The advice she would give her younger self is to stop wanting to be accepted. “Accept yourself, and yes, you can be a little quirky and live outside of the box, and that’s okay.” Even though she always felt supported in her career, she still saw examples of privilege. She was fortunate to have an exceptional mentor, Dr. Janet Helms. Her advice to Black faculty, staff, and students is “find your connections,” even if that means looking outside of your college. “Wherever you can connect, connect.”

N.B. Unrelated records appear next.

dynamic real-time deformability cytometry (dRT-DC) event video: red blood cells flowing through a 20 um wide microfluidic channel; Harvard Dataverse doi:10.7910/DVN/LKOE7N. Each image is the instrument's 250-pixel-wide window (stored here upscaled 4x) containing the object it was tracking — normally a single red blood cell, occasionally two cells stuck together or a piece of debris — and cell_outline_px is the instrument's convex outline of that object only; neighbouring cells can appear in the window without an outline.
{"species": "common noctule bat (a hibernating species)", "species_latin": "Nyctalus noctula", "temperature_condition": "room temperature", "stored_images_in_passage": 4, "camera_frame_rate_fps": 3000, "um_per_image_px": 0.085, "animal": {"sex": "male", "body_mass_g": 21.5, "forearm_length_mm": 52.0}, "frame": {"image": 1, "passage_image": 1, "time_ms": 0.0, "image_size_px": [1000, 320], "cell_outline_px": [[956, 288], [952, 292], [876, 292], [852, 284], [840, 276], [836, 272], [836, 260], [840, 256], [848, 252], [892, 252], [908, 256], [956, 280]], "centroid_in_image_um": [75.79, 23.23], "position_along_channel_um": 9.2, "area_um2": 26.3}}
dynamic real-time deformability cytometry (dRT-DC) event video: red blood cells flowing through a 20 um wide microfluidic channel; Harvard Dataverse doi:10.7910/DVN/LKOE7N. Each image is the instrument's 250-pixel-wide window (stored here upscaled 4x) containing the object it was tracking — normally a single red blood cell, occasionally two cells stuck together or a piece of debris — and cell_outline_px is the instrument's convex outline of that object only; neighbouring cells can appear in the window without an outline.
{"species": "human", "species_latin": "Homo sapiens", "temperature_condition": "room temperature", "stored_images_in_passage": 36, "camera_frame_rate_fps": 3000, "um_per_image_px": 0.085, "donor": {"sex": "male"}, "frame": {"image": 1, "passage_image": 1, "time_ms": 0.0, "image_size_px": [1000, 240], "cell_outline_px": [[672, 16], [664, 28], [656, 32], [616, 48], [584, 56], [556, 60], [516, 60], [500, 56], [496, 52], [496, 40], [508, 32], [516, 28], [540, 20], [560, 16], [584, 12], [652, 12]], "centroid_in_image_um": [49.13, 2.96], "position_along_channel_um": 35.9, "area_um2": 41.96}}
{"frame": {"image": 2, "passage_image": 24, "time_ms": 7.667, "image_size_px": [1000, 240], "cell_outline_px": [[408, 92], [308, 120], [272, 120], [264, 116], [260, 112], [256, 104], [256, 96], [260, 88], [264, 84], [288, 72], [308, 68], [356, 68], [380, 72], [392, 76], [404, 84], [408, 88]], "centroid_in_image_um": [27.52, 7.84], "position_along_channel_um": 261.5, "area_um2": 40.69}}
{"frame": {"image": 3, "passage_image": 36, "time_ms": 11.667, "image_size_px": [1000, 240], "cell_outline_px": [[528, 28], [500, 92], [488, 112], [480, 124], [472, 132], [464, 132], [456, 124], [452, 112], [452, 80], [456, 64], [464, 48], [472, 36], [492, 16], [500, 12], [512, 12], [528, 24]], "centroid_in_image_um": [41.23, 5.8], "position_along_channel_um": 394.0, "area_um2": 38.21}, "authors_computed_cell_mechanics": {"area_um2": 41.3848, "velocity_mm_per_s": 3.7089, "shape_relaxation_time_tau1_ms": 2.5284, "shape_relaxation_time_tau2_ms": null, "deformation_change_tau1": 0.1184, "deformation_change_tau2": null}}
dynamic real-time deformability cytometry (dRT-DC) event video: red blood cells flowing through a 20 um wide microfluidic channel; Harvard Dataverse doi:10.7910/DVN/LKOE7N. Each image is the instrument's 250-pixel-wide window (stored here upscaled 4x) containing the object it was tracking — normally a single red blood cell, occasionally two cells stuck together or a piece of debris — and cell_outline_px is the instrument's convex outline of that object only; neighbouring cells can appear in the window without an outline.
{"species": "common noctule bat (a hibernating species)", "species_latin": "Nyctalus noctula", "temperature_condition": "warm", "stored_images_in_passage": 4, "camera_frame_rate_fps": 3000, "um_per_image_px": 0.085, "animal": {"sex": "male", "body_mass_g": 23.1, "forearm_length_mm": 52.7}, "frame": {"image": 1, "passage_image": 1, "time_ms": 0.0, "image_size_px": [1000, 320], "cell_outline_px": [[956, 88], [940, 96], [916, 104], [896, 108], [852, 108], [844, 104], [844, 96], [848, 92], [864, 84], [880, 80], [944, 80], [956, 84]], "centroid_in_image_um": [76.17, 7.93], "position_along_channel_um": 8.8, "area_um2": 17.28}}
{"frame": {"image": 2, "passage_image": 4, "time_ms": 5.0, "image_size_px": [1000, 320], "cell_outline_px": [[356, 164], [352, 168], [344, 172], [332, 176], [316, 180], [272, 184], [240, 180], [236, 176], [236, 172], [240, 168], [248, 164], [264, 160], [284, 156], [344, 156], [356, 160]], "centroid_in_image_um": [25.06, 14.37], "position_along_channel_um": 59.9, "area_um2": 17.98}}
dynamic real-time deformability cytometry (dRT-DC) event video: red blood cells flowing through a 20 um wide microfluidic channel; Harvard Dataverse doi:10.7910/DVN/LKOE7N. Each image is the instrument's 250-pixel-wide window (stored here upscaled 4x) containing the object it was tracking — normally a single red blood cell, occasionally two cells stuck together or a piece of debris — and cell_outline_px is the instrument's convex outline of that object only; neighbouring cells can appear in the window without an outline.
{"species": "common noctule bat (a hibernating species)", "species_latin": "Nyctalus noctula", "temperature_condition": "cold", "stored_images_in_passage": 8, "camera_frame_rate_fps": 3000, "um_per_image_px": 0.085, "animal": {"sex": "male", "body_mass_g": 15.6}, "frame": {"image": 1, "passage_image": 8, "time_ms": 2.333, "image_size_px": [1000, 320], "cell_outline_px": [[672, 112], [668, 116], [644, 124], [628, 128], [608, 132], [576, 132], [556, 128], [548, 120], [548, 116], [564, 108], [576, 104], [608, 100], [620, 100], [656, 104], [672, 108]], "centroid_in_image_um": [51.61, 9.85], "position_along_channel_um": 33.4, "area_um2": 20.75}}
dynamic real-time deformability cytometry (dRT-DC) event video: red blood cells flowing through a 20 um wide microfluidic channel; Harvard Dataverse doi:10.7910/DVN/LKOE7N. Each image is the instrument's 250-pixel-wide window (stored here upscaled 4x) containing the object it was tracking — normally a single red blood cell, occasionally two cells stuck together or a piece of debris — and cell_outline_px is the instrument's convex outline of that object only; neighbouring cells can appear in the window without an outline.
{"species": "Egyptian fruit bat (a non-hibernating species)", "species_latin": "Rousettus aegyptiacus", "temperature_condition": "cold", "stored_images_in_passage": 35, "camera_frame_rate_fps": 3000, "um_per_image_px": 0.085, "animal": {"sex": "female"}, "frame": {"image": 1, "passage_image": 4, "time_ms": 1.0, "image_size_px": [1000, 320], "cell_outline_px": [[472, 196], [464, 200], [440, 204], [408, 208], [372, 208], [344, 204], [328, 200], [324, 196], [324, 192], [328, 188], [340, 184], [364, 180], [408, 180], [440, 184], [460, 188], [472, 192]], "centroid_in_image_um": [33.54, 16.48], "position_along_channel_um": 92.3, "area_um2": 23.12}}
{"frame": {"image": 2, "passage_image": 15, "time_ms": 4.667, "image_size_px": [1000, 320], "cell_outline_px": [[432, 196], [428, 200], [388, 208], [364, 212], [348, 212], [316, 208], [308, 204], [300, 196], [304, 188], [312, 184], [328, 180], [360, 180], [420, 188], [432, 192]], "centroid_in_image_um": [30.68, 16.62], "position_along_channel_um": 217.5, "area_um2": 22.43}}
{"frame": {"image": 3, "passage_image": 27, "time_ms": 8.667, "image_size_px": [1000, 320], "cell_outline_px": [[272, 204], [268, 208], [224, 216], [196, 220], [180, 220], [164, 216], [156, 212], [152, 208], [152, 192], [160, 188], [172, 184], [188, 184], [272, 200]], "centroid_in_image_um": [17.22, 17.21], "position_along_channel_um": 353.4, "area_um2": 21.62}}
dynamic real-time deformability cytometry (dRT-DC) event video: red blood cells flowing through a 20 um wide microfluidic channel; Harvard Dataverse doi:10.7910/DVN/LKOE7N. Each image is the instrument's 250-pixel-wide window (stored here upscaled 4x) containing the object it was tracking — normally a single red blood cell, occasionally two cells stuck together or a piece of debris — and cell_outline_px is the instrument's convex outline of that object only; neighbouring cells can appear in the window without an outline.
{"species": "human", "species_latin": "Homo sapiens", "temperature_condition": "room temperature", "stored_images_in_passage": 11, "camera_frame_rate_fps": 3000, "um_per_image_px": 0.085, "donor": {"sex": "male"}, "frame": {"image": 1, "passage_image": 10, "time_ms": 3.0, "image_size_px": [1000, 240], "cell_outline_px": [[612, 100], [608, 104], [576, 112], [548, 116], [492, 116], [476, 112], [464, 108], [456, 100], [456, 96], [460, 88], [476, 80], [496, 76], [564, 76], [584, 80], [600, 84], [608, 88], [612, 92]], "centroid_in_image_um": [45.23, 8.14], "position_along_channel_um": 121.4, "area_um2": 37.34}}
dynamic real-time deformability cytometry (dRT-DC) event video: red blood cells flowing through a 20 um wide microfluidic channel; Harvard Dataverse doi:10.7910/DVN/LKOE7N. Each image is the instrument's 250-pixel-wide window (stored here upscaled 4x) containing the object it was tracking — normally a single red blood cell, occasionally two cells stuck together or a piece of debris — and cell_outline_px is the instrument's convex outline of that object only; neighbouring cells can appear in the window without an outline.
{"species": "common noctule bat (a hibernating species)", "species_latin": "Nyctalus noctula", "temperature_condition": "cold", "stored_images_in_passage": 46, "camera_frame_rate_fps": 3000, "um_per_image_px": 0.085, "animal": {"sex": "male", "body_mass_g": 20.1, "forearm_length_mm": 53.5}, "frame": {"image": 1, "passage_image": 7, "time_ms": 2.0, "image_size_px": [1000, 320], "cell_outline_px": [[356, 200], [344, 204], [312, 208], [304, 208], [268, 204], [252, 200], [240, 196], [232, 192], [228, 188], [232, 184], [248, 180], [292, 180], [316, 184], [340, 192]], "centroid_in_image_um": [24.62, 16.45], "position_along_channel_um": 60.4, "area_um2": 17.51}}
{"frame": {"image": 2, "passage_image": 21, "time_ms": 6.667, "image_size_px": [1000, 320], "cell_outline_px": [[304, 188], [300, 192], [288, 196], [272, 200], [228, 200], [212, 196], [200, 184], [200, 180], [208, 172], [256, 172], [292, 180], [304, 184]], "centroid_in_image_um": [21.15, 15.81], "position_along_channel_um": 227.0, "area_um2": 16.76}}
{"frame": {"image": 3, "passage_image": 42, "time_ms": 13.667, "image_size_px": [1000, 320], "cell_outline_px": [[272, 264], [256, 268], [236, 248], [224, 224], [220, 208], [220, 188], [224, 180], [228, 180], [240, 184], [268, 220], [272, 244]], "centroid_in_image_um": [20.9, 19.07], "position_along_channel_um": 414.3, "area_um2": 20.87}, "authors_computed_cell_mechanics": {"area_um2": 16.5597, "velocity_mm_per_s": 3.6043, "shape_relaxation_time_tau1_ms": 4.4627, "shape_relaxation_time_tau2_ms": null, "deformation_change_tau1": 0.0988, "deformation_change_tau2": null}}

The professional accomplishment she’s proudest of is her scholarly contribution on eating disorders. Before she started her dissertation, women of color and eating disorders were not in the literature. She surveyed over 150 women for her dissertation, and the findings helped to validate her own experience and broaden the definition of “appearance.” The personal accomplishment she’s proudest of is being able to raise her kids during her career. Her son was born the same year she earned tenure.
Dr. Talleyrand struggles with the idea that we should have one month dedicated to celebrating Black history. She wants to talk about it more, especially what may be missing from the dialogue. “Let’s share our stories [every day].” Part of her personal story is being a member of the 102-year-old Zeta Phi Beta Sorority, Incorporated, a member organization of the National Pan-Hellenic Council, popularly known as the Divine Nine. In her free time, and especially since the pandemic began, the former soccer player has stepped up her dance moves, much to her teenagers’ enjoyment, and caught up on old and new television shows.
We salute you, Dr. Talleyrand, for your contributions to the literature on people of color and immigrant populations. You are an example for all of us here at Mason on how we can practice social justice in our daily work.